Крылатый воин (СИ) - Чернобровкин Александр Васильевич. Страница 45
— Можешь сдать в полицию. Я попрошу политическое убежище. Агенты Сталина узнают обо мне и начнут охоту. Можешь просто отпустить, как будто меня здесь не было, и тогда я стану свободным гражданином свободной страны. А лучше помоги отправиться на войну. Я слышал, что у вас не хватает опытных летчиков, сэр, — подсказываю я.
— Первый лейтенант Бриджтаун рассказал мне, что ты на «Хэвоке» («А-20») вытворял такое, что ему и не снилось, — поделился полковник СамуэльТакер.
— Ничего особенного. Только то, что помогало бомбить точно и уклоняться от немецких истребителей. Война быстро учит этому, — поскромничал я.
— И тебе не надоело воевать? — спрашивает он с нескрываемым любопытством.
— Нет, сэр! И даже наоборот, — искренне отвечаю я.
— Ты капитан, командир эскадрильи, пятьдесят восемь боевых вылетов, шесть сбитых самолетов и семь наград? — заглянув в бумажку, лежавшую на столе, задает он уточняющий вопрос.
— Да, сэр, — подтверждаю я, глядя в его бледно-серые глаза.
— Неплохой послужной список для твоих лет, — похвалил он. — Много родственников осталось в России?
— Никого. Дедушки и бабушки по материнской линии погибли в Гражданскую войну, отец-американец расстрелян в тридцать седьмом, как агент США, мама погибла во время эвакуации из Одессы: корабль потопили немецкие бомбардировщики, — выдаю я легенду, в которую уже сам поверил.

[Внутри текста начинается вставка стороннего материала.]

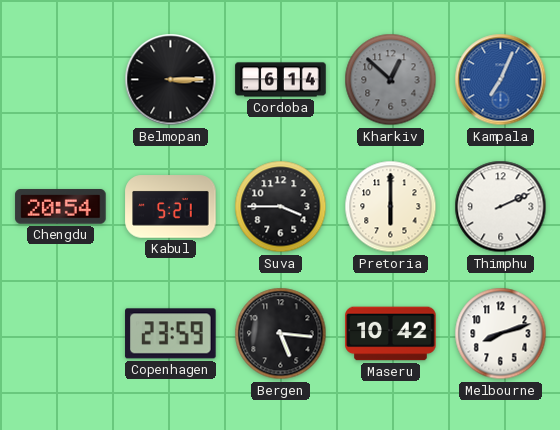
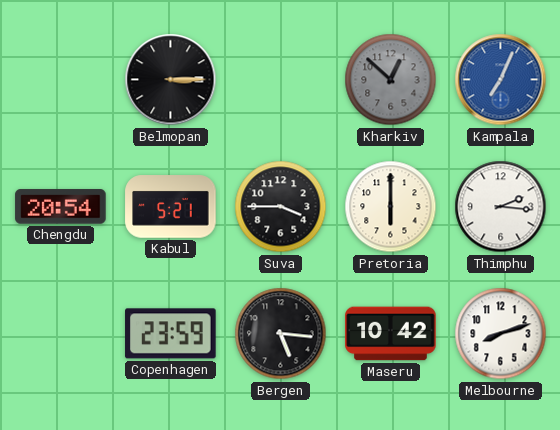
Cordoba: 6:14 -> none
Thimphu: 2:11 -> 2:16
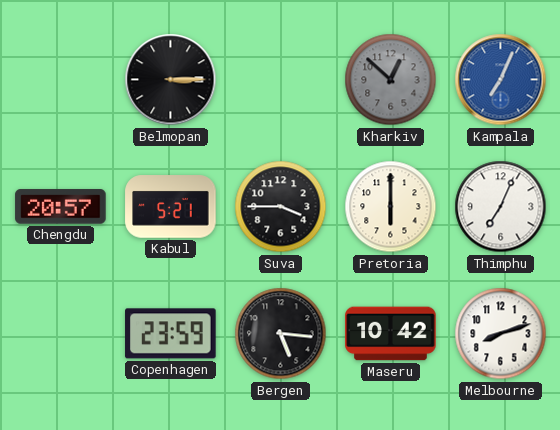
Chengdu: 20:54 -> 20:57
Thimphu: 2:16 -> 7:04
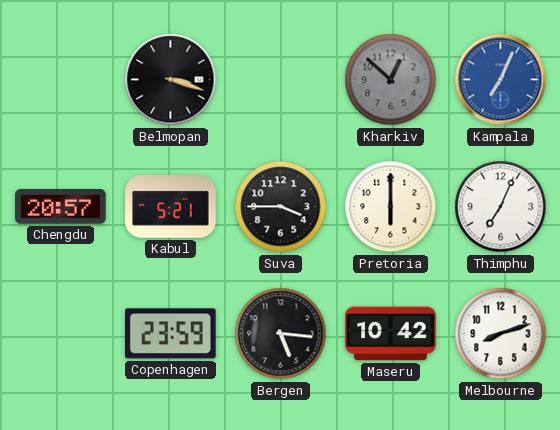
Belmopan: 3:15 -> 3:18
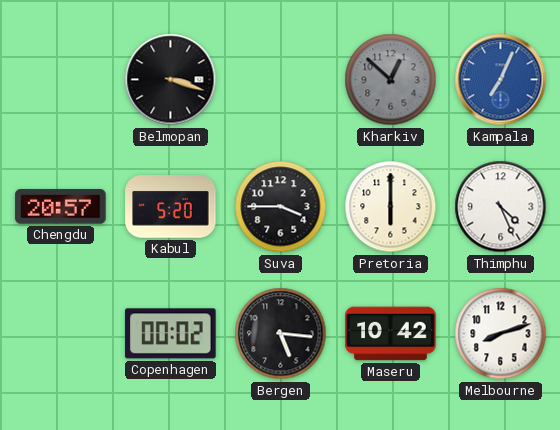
Kabul: 5:21 -> 5:20
Thimphu: 7:04 -> 4:26
Copenhagen: 23:59 -> 00:02
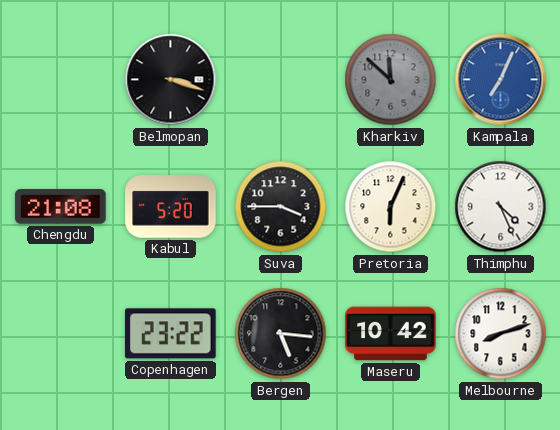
Kharkiv: 12:52 -> 11:52
Chengdu: 20:57 -> 21:08
Pretoria: 6:00 -> 6:04
Copenhagen: 00:02 -> 23:22
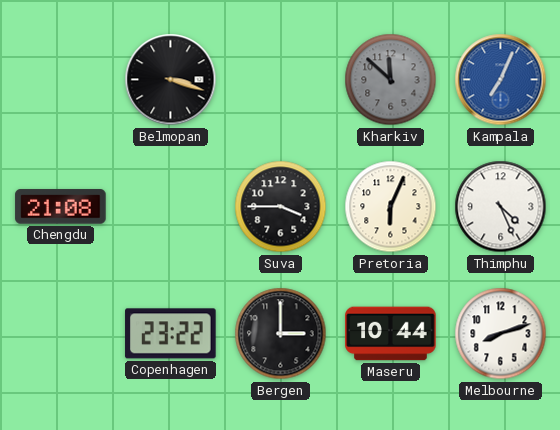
Kabul: 5:20 -> none
Bergen: 5:16 -> 3:00
Maseru: 10:42 -> 10:44
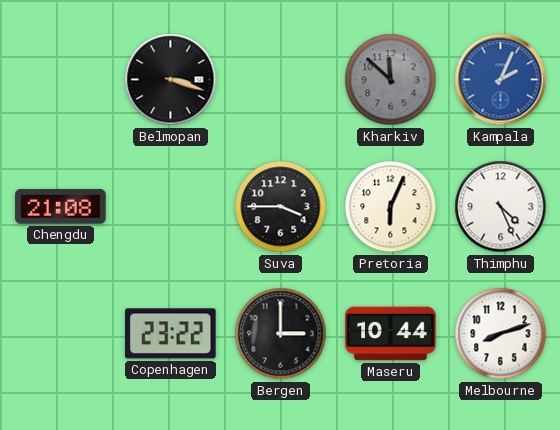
Kampala: 7:04 -> 2:04
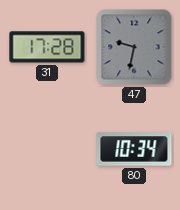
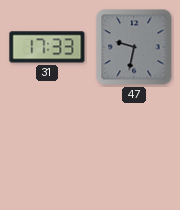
31: 17:28 -> 17:33
80: 10:34 -> none
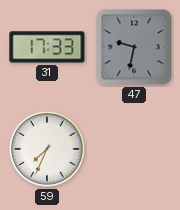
59: none -> 7:34
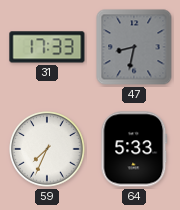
47: 9:32 -> 8:32
64: none -> 5:33
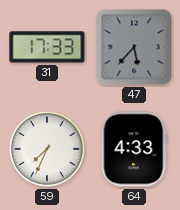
47: 8:32 -> 5:37
64: 5:33 -> 4:33
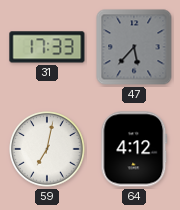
59: 7:34 -> 7:02
64: 4:33 -> 4:12
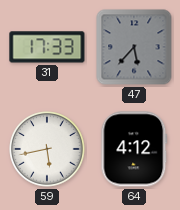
59: 7:02 -> 5:43
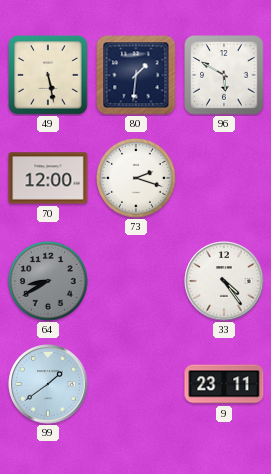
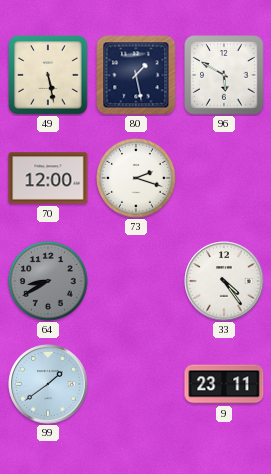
80: 1:31 -> 1:28
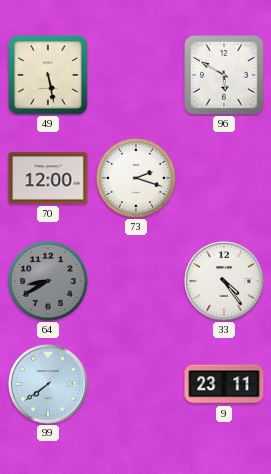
80: 1:28 -> none
99: 1:39 -> 7:39
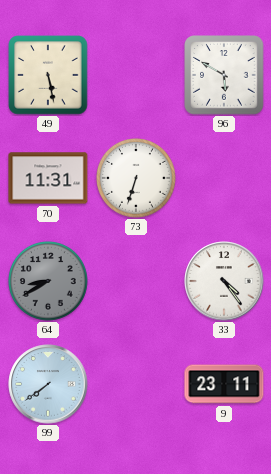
70: 12:00 -> 11:31
73: 2:18 -> 6:33
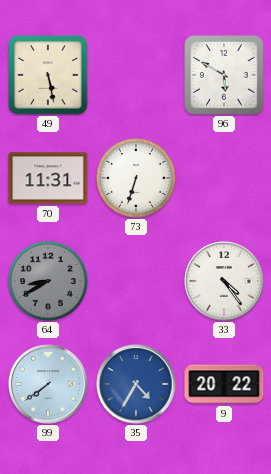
35: none -> 4:35
9: 23:11 -> 20:22
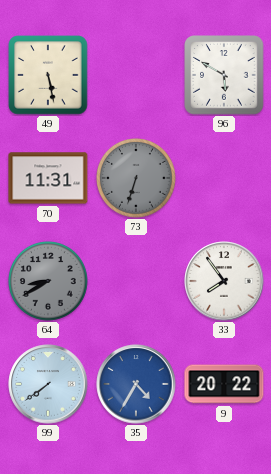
73 dial: white -> grey
33: 4:24 -> 7:54
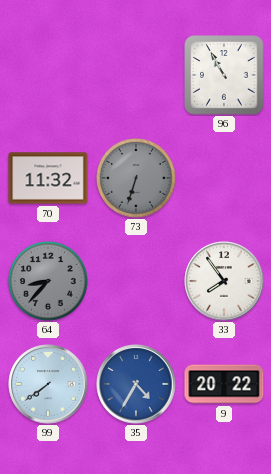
49: 5:28 -> none
96: 5:50 -> 10:55
70: 11:31 -> 11:32
64: 8:40 -> 8:37
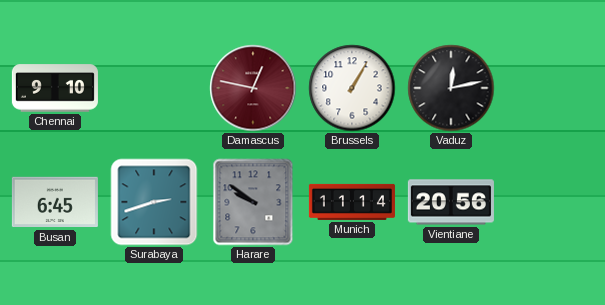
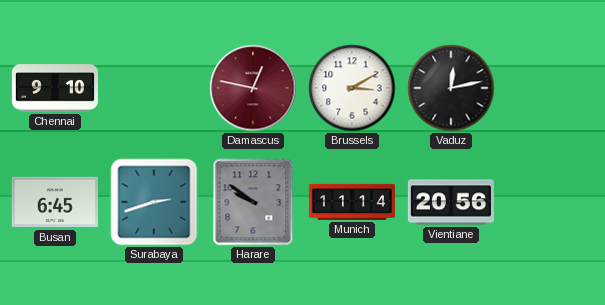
Brussels: 1:05 -> 3:10
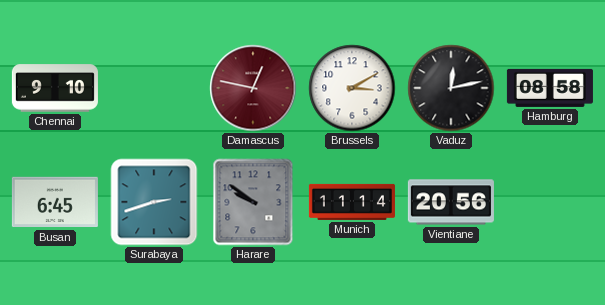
Hamburg: none -> 08:58
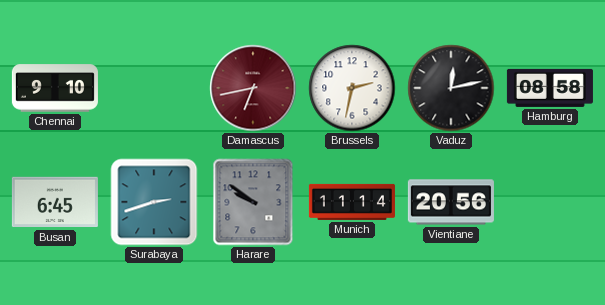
Damascus: 12:47 -> 6:43
Brussels: 3:10 -> 2:32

— Это хорошо, что ты сирота, — произносит он. — У нас вчера погиб второй лейтенант Шон Вудворд, разбился пьяный на машине. Отмечали предстоящий перелет в Европу на войну. Остальные отделались легкими ушибами, а ему руль грудную клетку проломил, мгновенная смерть. Он окончил Школу пилотов четырехмоторных самолетов, доучивался на «Летающую крепость (Б-17)» в Смирне, Теннеси. Сегодня утром самолет в Британию улетел без него. Так вот Шон Вудворд тоже был сиротой.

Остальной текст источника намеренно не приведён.